* [DIRECTIONS]: Transcribe the entries that come next exactly, but not the pictures they contain.

━━━ EXERCISE MATERIAL

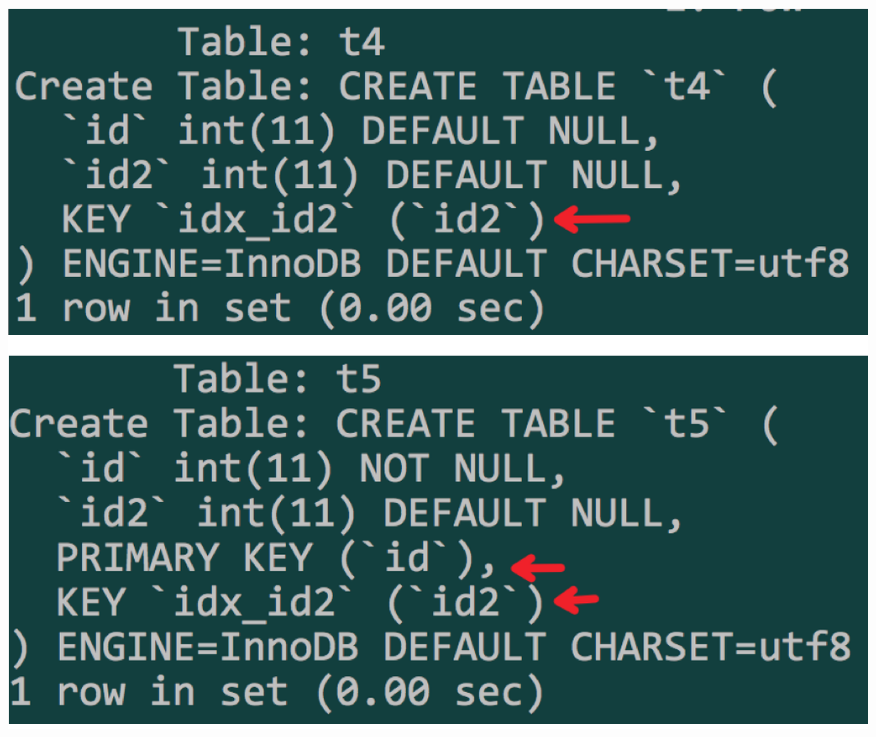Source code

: ![](assets/1599734854-fdc1ca0cc049d7b1250ec0503aba58f2.png)

![](assets/1599734854-0ed43024a0919cc9fa07884732981e9f.png)
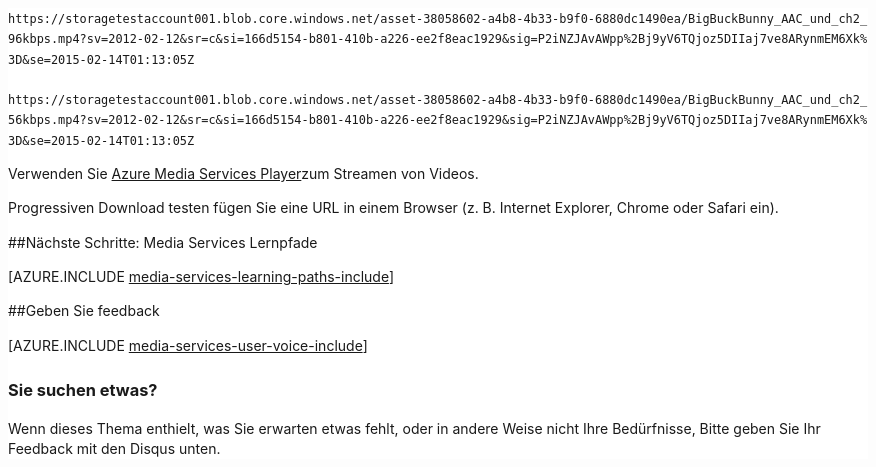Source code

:     https://storagetestaccount001.blob.core.windows.net/asset-38058602-a4b8-4b33-b9f0-6880dc1490ea/BigBuckBunny_AAC_und_ch2_96kbps.mp4?sv=2012-02-12&sr=c&si=166d5154-b801-410b-a226-ee2f8eac1929&sig=P2iNZJAvAWpp%2Bj9yV6TQjoz5DIIaj7ve8ARynmEM6Xk%3D&se=2015-02-14T01:13:05Z

    https://storagetestaccount001.blob.core.windows.net/asset-38058602-a4b8-4b33-b9f0-6880dc1490ea/BigBuckBunny_AAC_und_ch2_56kbps.mp4?sv=2012-02-12&sr=c&si=166d5154-b801-410b-a226-ee2f8eac1929&sig=P2iNZJAvAWpp%2Bj9yV6TQjoz5DIIaj7ve8ARynmEM6Xk%3D&se=2015-02-14T01:13:05Z


Verwenden Sie [Azure Media Services Player](http://amsplayer.azurewebsites.net/azuremediaplayer.html)zum Streamen von Videos.

Progressiven Download testen fügen Sie eine URL in einem Browser (z. B. Internet Explorer, Chrome oder Safari ein).


##<a name="next-steps-media-services-learning-paths"></a>Nächste Schritte: Media Services Lernpfade

[AZURE.INCLUDE [media-services-learning-paths-include](../../includes/media-services-learning-paths-include.md)]

##<a name="provide-feedback"></a>Geben Sie feedback

[AZURE.INCLUDE [media-services-user-voice-include](../../includes/media-services-user-voice-include.md)]


### <a name="looking-for-something-else"></a>Sie suchen etwas?

Wenn dieses Thema enthielt, was Sie erwarten etwas fehlt, oder in andere Weise nicht Ihre Bedürfnisse, Bitte geben Sie Ihr Feedback mit den Disqus unten.






  [Web Platform Installer]: http://go.microsoft.com/fwlink/?linkid=255386
  [Portal]: http://manage.windowsazure.com/
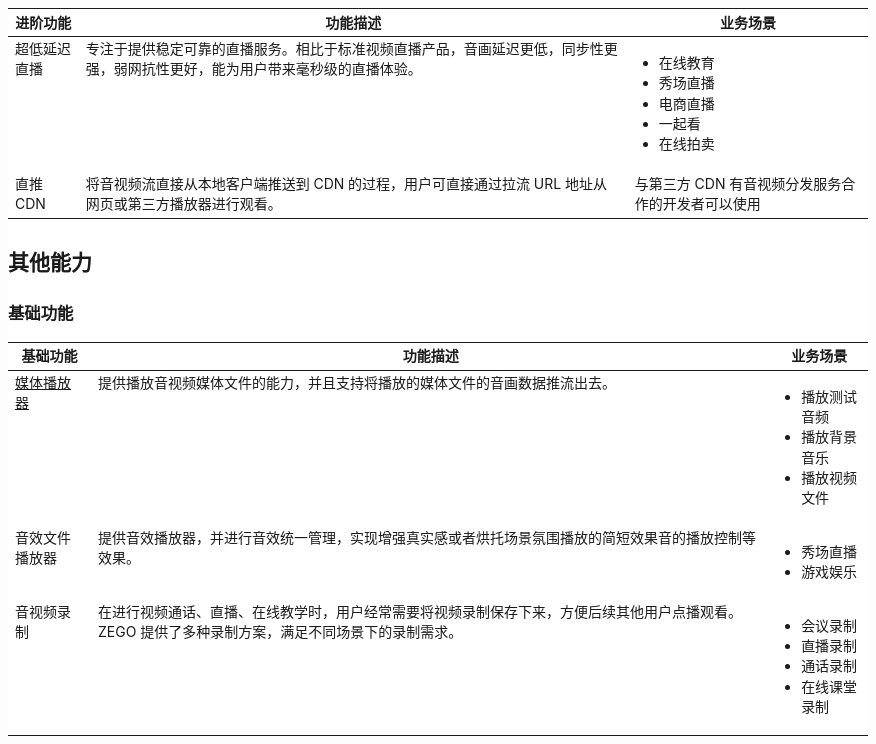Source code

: | 进阶功能    | 功能描述    | 业务场景    |
|-----|-----|-----|
| 超低延迟直播 | 专注于提供稳定可靠的直播服务。相比于标准视频直播产品，音画延迟更低，同步性更强，弱网抗性更好，能为用户带来毫秒级的直播体验。  | <ul><li>在线教育</li><li>秀场直播</li><li>电商直播</li><li>一起看</li><li>在线拍卖</li></ul>  |
| 直推 CDN| 将音视频流直接从本地客户端推送到 CDN 的过程，用户可直接通过拉流 URL 地址从网页或第三方播放器进行观看。 | 与第三方 CDN 有音视频分发服务合作的开发者可以使用 |

## 其他能力

### 基础功能

| 基础功能    | 功能描述    | 业务场景    |
|-----|-----|-----|
| [媒体播放器](https://doc-zh.zego.im/article/16997)   | 提供播放音视频媒体文件的能力，并且支持将播放的媒体文件的音画数据推流出去。 | <ul><li>播放测试音频</li> <li>播放背景音乐</li> <li>播放视频文件</li></ul>  |
| 音效文件播放器  | 提供音效播放器，并进行音效统一管理，实现增强真实感或者烘托场景氛围播放的简短效果音的播放控制等效果。 | <ul><li>秀场直播</li> <li>游戏娱乐</li></ul> |
| 音视频录制    | 在进行视频通话、直播、在线教学时，用户经常需要将视频录制保存下来，方便后续其他用户点播观看。ZEGO 提供了多种录制方案，满足不同场景下的录制需求。| <ul><li>会议录制</li> <li>直播录制</li><li>通话录制</li><li>在线课堂录制</li></ul>  |
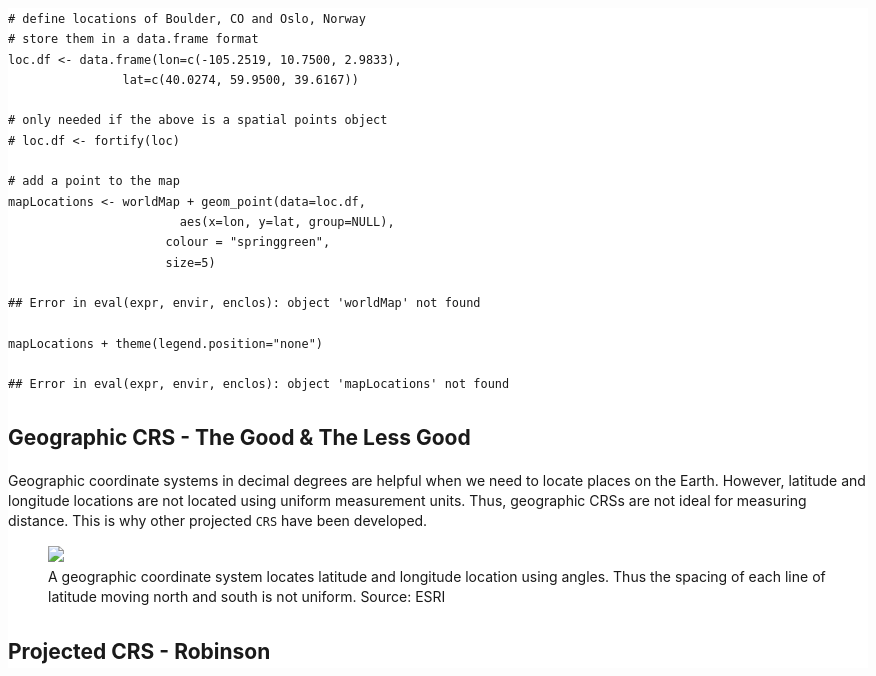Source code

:     # define locations of Boulder, CO and Oslo, Norway
    # store them in a data.frame format
    loc.df <- data.frame(lon=c(-105.2519, 10.7500, 2.9833),
                    lat=c(40.0274, 59.9500, 39.6167))
    
    # only needed if the above is a spatial points object
    # loc.df <- fortify(loc)  
    
    # add a point to the map
    mapLocations <- worldMap + geom_point(data=loc.df,
                            aes(x=lon, y=lat, group=NULL),
                          colour = "springgreen",
                          size=5)

    ## Error in eval(expr, envir, enclos): object 'worldMap' not found

    mapLocations + theme(legend.position="none")

    ## Error in eval(expr, envir, enclos): object 'mapLocations' not found

## Geographic CRS - The Good & The Less Good

Geographic coordinate systems in decimal degrees are helpful when we need to
locate places on the Earth. However, latitude and longitude
locations are not located using uniform measurement units. Thus, geographic
CRSs are not ideal for measuring distance. This is why other projected `CRS`
have been developed.


<figure>
	<a href="{{ site.baseurl }}/images/dc-spatio-temporal-intro/LatLongfromGlobeCenter-ESRI.gif">
	<img src="{{ site.baseurl }}/images/dc-spatio-temporal-intro/LatLongfromGlobeCenter-ESRI.gif"></a>
	<figcaption>A geographic coordinate system locates latitude and longitude
	location using angles. Thus the spacing of each line of latitude moving north
	and south is not uniform.
	Source: ESRI
	</figcaption>
</figure>

## Projected CRS - Robinson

━━━━━━

* [FINAL ANSWER]:
Source code

: ![](assets/1599734854-fdc1ca0cc049d7b1250ec0503aba58f2.png)

![](assets/1599734854-0ed43024a0919cc9fa07884732981e9f.png)
Source code

:     https://storagetestaccount001.blob.core.windows.net/asset-38058602-a4b8-4b33-b9f0-6880dc1490ea/BigBuckBunny_AAC_und_ch2_96kbps.mp4?sv=2012-02-12&sr=c&si=166d5154-b801-410b-a226-ee2f8eac1929&sig=P2iNZJAvAWpp%2Bj9yV6TQjoz5DIIaj7ve8ARynmEM6Xk%3D&se=2015-02-14T01:13:05Z

    https://storagetestaccount001.blob.core.windows.net/asset-38058602-a4b8-4b33-b9f0-6880dc1490ea/BigBuckBunny_AAC_und_ch2_56kbps.mp4?sv=2012-02-12&sr=c&si=166d5154-b801-410b-a226-ee2f8eac1929&sig=P2iNZJAvAWpp%2Bj9yV6TQjoz5DIIaj7ve8ARynmEM6Xk%3D&se=2015-02-14T01:13:05Z


Verwenden Sie [Azure Media Services Player](http://amsplayer.azurewebsites.net/azuremediaplayer.html)zum Streamen von Videos.

Progressiven Download testen fügen Sie eine URL in einem Browser (z. B. Internet Explorer, Chrome oder Safari ein).


##<a name="next-steps-media-services-learning-paths"></a>Nächste Schritte: Media Services Lernpfade

[AZURE.INCLUDE [media-services-learning-paths-include](../../includes/media-services-learning-paths-include.md)]

##<a name="provide-feedback"></a>Geben Sie feedback

[AZURE.INCLUDE [media-services-user-voice-include](../../includes/media-services-user-voice-include.md)]


### <a name="looking-for-something-else"></a>Sie suchen etwas?

Wenn dieses Thema enthielt, was Sie erwarten etwas fehlt, oder in andere Weise nicht Ihre Bedürfnisse, Bitte geben Sie Ihr Feedback mit den Disqus unten.






  [Web Platform Installer]: http://go.microsoft.com/fwlink/?linkid=255386
  [Portal]: http://manage.windowsazure.com/
Source code

: | 进阶功能    | 功能描述    | 业务场景    |
|-----|-----|-----|
| 超低延迟直播 | 专注于提供稳定可靠的直播服务。相比于标准视频直播产品，音画延迟更低，同步性更强，弱网抗性更好，能为用户带来毫秒级的直播体验。  | <ul><li>在线教育</li><li>秀场直播</li><li>电商直播</li><li>一起看</li><li>在线拍卖</li></ul>  |
| 直推 CDN| 将音视频流直接从本地客户端推送到 CDN 的过程，用户可直接通过拉流 URL 地址从网页或第三方播放器进行观看。 | 与第三方 CDN 有音视频分发服务合作的开发者可以使用 |

## 其他能力

### 基础功能

| 基础功能    | 功能描述    | 业务场景    |
|-----|-----|-----|
| [媒体播放器](https://doc-zh.zego.im/article/16997)   | 提供播放音视频媒体文件的能力，并且支持将播放的媒体文件的音画数据推流出去。 | <ul><li>播放测试音频</li> <li>播放背景音乐</li> <li>播放视频文件</li></ul>  |
| 音效文件播放器  | 提供音效播放器，并进行音效统一管理，实现增强真实感或者烘托场景氛围播放的简短效果音的播放控制等效果。 | <ul><li>秀场直播</li> <li>游戏娱乐</li></ul> |
| 音视频录制    | 在进行视频通话、直播、在线教学时，用户经常需要将视频录制保存下来，方便后续其他用户点播观看。ZEGO 提供了多种录制方案，满足不同场景下的录制需求。| <ul><li>会议录制</li> <li>直播录制</li><li>通话录制</li><li>在线课堂录制</li></ul>  |
Source code

:     # define locations of Boulder, CO and Oslo, Norway
    # store them in a data.frame format
    loc.df <- data.frame(lon=c(-105.2519, 10.7500, 2.9833),
                    lat=c(40.0274, 59.9500, 39.6167))
    
    # only needed if the above is a spatial points object
    # loc.df <- fortify(loc)  
    
    # add a point to the map
    mapLocations <- worldMap + geom_point(data=loc.df,
                            aes(x=lon, y=lat, group=NULL),
                          colour = "springgreen",
                          size=5)

    ## Error in eval(expr, envir, enclos): object 'worldMap' not found

    mapLocations + theme(legend.position="none")

    ## Error in eval(expr, envir, enclos): object 'mapLocations' not found

## Geographic CRS - The Good & The Less Good

Geographic coordinate systems in decimal degrees are helpful when we need to
locate places on the Earth. However, latitude and longitude
locations are not located using uniform measurement units. Thus, geographic
CRSs are not ideal for measuring distance. This is why other projected `CRS`
have been developed.


<figure>
	<a href="{{ site.baseurl }}/images/dc-spatio-temporal-intro/LatLongfromGlobeCenter-ESRI.gif">
	<img src="{{ site.baseurl }}/images/dc-spatio-temporal-intro/LatLongfromGlobeCenter-ESRI.gif"></a>
	<figcaption>A geographic coordinate system locates latitude and longitude
	location using angles. Thus the spacing of each line of latitude moving north
	and south is not uniform.
	Source: ESRI
	</figcaption>
</figure>

## Projected CRS - Robinson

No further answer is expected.